[[ Document segment open ]]

C-Tactile afferents are a type of sensory nerve that are activated by low-force touch and conduct impulses along the fibre, they are typically associated with affective touch because of their phenotype.
(C tells us that they are a type of C-fibre so they are small diameter and un-myelinated axons, afferent means that the information is travelling up the nerve to the spinal cord) *check out Table 1 exported from the article.
The perception of affective touch varies not only between individuals but also across contexts. The term affective touch is typically used to describe slowly moving, low-force mechanical stimulation which is often reported as pleasant and should be distinct from pain or itch. Much like defining pain though, defining pleasant touch is a tricky business.
*Why not try it for yourself? Close your eyes and gently the back of your arm. Try to get a sense of what it feels like and how you would define it. How would it be if it was carried out by someone you love, versus someone you are afraid of? Affective touch can be pleasant of unpleasant - but in usual circumstances would not be painful (we would call it Allodynia if it was painful).

[[ Document segment closed ]]

Reproduce the affective touch passage word for word between "C-Tactile afferents are" and "from the article.", inclusive. Rely only on the affective touch passage.

[[ Given records open ]]

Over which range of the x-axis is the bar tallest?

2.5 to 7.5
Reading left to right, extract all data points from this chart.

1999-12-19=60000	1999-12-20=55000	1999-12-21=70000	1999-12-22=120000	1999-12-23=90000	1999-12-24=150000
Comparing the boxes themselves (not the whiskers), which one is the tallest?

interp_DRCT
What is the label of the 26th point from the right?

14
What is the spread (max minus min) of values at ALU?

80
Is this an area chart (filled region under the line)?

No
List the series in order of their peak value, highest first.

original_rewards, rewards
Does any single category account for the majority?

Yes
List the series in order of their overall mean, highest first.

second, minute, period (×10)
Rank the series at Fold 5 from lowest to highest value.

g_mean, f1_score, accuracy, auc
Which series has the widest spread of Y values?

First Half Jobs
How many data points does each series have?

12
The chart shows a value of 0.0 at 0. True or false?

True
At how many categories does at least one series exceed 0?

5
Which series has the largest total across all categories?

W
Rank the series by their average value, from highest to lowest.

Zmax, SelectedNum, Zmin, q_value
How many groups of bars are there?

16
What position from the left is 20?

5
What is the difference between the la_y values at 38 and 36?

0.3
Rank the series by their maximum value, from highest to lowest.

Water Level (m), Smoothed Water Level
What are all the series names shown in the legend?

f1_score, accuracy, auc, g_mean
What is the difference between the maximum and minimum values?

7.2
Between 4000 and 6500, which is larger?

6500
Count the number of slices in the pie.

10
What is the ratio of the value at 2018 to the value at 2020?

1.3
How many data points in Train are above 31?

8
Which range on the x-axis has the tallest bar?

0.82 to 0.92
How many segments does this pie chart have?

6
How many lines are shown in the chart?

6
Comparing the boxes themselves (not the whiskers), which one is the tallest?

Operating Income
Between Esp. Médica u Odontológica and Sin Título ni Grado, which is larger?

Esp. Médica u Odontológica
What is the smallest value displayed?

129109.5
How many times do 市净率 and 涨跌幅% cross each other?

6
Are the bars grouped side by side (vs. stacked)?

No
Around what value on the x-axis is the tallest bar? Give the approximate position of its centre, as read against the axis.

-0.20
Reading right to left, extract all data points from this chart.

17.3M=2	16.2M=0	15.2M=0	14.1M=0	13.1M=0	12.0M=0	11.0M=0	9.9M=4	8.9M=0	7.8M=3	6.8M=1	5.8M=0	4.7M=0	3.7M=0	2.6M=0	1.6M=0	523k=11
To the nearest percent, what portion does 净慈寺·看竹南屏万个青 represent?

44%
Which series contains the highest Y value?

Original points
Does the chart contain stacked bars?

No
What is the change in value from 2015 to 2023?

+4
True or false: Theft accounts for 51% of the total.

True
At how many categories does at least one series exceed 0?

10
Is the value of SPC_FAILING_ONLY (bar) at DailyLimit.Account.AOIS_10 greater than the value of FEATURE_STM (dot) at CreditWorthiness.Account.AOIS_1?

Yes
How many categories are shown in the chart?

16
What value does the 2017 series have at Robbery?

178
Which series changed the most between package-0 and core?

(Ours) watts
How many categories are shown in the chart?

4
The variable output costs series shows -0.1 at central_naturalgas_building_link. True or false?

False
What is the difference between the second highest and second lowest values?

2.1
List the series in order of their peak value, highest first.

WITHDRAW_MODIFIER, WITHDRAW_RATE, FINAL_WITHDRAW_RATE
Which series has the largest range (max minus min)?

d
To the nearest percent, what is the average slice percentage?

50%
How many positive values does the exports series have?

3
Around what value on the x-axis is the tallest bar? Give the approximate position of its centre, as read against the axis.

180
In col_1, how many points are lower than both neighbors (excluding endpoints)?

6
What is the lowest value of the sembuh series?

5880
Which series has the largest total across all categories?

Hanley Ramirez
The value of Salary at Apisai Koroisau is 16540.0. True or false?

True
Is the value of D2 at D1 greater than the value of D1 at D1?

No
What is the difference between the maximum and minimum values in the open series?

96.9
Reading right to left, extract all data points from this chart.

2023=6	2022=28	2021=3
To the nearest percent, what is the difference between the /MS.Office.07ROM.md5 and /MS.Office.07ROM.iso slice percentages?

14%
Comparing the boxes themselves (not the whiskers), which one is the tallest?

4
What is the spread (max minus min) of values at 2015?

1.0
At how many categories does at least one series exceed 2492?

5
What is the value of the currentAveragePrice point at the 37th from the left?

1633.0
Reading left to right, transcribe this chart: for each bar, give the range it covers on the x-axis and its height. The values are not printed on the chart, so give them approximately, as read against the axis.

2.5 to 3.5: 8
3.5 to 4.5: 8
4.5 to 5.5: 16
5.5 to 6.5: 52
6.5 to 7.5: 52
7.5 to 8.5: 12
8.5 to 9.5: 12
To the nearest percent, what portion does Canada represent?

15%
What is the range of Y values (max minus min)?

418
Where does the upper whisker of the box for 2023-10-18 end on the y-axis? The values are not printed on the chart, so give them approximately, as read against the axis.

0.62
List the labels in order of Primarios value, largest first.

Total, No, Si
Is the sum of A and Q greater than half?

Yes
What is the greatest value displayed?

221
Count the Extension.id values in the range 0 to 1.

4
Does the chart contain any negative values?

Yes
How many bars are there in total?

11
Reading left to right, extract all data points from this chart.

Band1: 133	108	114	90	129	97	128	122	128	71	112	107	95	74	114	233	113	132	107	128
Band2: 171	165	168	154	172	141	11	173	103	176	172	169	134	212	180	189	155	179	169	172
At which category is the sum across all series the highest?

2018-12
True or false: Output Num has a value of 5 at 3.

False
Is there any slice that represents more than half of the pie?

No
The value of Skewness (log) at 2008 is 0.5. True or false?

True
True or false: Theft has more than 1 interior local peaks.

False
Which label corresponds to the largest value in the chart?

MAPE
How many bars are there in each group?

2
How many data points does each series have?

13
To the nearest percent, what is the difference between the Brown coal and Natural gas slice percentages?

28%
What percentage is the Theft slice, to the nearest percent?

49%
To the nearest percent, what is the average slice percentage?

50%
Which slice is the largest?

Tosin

[[ Given records closed ]]

# Solution to this problem
C-Tactile afferents are a type of sensory nerve that are activated by low-force touch and conduct impulses along the fibre, they are typically associated with affective touch because of their phenotype.
(C tells us that they are a type of C-fibre so they are small diameter and un-myelinated axons, afferent means that the information is travelling up the nerve to the spinal cord) *check out Table 1 exported from the article.